Assignment> Copies of all lines that contain "anywhere" are needed; take them from the data below.

Dataset records>

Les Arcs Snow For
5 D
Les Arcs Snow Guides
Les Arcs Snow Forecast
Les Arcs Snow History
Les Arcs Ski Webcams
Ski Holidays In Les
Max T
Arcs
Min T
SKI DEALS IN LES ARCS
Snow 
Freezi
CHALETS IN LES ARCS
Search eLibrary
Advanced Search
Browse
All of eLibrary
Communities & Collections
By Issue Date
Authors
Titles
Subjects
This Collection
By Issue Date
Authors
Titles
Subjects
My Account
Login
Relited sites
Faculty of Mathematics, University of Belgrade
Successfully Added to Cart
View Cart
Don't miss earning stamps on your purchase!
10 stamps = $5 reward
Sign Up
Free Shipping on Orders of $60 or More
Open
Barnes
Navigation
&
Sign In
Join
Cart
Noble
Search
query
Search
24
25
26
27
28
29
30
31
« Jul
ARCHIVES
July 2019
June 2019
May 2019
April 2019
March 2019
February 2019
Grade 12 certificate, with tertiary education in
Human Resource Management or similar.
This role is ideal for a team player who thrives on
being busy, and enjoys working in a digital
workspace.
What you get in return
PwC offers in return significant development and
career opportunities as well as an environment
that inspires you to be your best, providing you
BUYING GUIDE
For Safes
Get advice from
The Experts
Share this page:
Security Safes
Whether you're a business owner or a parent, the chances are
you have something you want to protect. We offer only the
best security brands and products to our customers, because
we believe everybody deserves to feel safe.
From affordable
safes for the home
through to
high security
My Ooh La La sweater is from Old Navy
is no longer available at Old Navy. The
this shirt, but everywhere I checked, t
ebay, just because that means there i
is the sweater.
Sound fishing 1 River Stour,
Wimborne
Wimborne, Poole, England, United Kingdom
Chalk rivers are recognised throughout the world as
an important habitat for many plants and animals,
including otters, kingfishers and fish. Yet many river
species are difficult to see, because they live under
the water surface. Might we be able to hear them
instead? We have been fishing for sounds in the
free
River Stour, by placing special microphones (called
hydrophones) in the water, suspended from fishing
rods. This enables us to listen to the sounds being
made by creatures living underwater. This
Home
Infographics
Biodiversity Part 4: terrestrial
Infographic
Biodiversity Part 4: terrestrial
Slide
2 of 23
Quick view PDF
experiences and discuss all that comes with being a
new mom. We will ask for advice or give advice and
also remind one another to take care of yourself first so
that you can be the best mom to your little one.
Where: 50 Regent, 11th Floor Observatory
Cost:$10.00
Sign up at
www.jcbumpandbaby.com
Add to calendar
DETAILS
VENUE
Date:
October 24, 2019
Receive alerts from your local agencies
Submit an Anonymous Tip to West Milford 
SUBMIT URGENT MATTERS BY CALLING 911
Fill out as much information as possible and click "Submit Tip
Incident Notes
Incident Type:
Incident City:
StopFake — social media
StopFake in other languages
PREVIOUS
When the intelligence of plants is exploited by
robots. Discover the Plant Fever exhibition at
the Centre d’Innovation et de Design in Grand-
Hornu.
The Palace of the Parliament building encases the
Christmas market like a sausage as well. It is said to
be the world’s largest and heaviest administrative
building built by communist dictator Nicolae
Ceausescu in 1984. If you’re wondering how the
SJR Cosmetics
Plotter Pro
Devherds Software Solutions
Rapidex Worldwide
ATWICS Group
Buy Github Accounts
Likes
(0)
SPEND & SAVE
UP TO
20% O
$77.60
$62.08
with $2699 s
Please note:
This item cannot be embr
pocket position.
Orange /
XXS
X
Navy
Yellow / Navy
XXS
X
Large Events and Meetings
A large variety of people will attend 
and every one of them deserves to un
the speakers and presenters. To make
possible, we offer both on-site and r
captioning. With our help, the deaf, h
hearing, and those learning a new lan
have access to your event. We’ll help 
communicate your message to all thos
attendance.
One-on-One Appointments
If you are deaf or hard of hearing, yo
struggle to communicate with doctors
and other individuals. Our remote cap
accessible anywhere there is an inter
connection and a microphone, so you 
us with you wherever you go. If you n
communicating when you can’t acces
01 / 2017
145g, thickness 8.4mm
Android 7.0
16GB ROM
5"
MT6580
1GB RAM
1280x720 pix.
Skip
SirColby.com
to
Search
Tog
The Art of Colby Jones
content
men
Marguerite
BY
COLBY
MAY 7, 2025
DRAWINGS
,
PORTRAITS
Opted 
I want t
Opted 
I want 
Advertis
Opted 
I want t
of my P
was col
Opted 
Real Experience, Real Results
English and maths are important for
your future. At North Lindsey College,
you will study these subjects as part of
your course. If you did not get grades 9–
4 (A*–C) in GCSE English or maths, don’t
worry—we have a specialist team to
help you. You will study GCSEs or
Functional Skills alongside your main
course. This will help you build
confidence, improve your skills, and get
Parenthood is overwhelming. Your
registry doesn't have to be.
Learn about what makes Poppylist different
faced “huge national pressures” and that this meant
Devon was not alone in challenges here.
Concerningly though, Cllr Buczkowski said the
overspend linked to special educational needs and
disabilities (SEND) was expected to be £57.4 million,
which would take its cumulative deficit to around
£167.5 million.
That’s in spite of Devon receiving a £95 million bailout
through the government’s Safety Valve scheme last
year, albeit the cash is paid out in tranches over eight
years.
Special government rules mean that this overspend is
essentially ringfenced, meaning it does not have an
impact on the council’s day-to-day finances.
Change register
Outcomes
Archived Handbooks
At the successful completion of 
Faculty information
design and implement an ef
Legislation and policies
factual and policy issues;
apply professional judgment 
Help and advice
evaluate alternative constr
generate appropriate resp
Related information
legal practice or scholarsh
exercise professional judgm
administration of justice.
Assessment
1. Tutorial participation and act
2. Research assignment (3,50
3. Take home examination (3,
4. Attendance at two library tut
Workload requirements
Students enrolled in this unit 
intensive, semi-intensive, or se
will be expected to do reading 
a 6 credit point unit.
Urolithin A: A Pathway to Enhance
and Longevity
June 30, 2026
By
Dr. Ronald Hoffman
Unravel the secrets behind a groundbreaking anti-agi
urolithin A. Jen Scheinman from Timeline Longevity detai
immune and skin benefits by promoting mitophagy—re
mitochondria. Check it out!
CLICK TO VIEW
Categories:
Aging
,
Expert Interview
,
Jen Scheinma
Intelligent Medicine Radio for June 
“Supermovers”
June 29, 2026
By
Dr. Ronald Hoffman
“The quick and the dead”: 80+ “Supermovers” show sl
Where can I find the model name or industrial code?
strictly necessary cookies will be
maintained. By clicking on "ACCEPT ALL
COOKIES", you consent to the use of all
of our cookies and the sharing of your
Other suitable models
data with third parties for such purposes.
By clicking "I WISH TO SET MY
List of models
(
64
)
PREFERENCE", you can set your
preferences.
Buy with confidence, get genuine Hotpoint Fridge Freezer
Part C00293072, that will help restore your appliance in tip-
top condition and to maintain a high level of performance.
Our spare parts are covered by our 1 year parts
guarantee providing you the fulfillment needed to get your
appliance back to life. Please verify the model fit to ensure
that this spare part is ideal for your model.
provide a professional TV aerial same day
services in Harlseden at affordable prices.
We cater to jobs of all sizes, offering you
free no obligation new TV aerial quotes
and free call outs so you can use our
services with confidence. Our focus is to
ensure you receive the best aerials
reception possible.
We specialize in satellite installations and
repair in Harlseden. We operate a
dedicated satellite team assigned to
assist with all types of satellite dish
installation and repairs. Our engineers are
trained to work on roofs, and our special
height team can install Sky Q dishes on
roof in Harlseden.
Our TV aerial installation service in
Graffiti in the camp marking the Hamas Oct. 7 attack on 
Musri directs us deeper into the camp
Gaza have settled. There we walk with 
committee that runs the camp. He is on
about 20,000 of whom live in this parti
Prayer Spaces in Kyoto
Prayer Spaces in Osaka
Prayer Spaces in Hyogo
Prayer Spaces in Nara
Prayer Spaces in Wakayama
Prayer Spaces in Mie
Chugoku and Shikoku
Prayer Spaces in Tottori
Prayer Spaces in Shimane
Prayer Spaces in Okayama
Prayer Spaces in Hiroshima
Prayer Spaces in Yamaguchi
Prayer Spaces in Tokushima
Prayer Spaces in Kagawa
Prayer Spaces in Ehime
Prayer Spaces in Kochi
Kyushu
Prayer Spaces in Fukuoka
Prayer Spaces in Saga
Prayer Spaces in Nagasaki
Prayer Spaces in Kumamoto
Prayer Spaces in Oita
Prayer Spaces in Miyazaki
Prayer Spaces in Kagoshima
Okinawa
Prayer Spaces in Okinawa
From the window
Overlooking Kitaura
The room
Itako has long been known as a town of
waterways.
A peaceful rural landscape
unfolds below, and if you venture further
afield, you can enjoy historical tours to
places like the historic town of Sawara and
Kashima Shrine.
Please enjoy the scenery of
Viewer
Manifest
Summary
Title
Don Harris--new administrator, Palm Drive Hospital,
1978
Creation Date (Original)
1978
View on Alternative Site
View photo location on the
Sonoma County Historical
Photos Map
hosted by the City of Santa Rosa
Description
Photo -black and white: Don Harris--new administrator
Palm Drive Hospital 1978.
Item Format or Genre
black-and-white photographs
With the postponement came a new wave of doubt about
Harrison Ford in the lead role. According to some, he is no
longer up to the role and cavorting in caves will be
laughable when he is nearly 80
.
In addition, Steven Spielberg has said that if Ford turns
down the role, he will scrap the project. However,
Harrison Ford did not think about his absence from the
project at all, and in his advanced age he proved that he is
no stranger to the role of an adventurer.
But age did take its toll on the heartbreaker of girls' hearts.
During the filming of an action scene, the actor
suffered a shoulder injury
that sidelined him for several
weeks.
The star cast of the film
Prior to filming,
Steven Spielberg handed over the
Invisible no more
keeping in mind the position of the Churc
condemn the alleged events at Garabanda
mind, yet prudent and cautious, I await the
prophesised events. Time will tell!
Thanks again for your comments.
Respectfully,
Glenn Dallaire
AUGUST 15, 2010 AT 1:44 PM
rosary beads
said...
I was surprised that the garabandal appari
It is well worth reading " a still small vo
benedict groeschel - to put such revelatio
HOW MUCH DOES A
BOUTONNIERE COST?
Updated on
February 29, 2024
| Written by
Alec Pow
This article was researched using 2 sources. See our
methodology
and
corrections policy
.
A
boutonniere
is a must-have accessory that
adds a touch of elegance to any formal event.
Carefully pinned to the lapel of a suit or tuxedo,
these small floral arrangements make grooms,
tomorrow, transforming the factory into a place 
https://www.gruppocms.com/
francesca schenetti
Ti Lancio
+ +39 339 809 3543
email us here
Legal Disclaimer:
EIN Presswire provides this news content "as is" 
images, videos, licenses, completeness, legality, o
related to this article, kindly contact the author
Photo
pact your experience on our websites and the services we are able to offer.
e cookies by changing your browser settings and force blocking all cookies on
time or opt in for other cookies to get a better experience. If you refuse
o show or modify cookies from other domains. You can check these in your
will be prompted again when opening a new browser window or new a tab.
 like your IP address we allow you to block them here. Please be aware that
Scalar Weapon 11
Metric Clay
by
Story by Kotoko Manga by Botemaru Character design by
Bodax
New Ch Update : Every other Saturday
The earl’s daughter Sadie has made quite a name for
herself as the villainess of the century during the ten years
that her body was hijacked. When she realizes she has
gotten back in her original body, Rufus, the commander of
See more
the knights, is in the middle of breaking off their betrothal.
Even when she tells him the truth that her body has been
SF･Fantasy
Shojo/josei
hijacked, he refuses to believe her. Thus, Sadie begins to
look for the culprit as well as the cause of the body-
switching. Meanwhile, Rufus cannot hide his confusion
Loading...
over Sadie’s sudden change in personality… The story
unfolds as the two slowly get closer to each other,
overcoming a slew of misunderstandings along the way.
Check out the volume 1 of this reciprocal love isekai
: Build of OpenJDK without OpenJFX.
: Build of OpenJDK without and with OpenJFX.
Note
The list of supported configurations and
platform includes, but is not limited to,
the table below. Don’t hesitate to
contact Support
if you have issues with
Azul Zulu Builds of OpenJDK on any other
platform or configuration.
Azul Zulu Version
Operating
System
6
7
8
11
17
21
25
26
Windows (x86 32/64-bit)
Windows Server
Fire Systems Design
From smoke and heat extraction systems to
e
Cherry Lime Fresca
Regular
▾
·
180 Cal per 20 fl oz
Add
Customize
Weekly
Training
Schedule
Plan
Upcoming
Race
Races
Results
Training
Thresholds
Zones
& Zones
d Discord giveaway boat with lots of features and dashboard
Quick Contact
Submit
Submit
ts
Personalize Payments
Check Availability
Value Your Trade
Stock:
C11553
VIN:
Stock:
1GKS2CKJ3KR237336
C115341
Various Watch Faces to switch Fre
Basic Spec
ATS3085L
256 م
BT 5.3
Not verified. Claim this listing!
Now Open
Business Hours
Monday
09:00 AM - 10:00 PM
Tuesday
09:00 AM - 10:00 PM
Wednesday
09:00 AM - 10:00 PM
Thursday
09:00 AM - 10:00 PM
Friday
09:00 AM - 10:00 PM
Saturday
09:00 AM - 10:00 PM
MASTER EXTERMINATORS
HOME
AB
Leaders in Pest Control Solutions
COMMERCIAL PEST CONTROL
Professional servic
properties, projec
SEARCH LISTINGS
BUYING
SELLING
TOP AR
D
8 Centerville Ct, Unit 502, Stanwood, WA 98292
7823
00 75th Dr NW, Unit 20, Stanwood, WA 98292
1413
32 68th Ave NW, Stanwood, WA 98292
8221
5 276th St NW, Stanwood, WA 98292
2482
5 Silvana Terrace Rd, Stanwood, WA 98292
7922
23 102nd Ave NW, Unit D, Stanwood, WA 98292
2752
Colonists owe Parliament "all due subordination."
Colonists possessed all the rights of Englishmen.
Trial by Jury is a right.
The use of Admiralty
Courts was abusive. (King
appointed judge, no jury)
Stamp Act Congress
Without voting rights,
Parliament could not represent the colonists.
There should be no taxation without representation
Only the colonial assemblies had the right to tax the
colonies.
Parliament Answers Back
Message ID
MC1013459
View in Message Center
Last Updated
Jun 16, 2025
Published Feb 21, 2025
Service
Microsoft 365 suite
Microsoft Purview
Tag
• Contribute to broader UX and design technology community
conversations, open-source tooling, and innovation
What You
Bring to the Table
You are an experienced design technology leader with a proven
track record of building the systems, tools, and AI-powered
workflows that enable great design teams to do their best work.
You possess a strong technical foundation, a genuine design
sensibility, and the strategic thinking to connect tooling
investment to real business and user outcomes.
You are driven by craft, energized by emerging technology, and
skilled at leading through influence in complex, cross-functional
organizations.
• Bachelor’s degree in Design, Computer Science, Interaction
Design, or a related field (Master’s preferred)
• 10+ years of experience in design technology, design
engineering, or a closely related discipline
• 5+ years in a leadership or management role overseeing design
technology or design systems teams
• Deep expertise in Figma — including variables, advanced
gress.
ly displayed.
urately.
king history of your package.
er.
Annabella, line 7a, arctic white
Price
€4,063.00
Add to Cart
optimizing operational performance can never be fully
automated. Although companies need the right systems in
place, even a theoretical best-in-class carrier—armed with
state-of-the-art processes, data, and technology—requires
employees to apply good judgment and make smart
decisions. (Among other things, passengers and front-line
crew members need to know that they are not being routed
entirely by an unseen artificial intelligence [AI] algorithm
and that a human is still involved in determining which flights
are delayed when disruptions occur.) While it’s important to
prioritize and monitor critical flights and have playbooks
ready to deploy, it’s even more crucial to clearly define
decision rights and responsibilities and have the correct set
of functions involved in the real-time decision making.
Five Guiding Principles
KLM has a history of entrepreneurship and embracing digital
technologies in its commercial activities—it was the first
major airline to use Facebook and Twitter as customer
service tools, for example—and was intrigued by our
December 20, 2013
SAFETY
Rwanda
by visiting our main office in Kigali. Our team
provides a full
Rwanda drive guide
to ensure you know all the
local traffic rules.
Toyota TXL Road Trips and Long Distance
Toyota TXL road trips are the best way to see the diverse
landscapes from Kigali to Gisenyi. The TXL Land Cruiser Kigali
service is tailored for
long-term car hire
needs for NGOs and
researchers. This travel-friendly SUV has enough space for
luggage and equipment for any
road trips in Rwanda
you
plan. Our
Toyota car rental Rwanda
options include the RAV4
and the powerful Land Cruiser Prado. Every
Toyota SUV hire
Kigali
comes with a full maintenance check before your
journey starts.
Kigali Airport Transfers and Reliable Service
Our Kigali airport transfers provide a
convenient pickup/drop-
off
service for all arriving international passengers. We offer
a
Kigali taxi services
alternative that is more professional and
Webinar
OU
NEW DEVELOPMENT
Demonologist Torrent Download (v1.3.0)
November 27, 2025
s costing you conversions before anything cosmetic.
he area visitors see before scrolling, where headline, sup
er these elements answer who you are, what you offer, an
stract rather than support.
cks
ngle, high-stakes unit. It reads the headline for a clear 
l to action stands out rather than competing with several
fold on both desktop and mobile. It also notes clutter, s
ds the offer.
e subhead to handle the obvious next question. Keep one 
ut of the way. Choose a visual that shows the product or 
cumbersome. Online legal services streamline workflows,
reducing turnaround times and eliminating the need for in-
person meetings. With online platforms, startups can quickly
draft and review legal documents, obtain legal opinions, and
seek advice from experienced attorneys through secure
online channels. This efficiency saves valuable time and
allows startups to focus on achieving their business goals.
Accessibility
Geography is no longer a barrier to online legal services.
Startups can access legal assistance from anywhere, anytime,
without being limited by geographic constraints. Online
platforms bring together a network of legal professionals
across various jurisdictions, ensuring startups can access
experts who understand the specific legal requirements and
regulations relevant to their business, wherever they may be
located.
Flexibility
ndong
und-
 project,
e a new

Problem solution>
accessible anywhere there is an inter
Startups can access legal assistance from anywhere, anytime,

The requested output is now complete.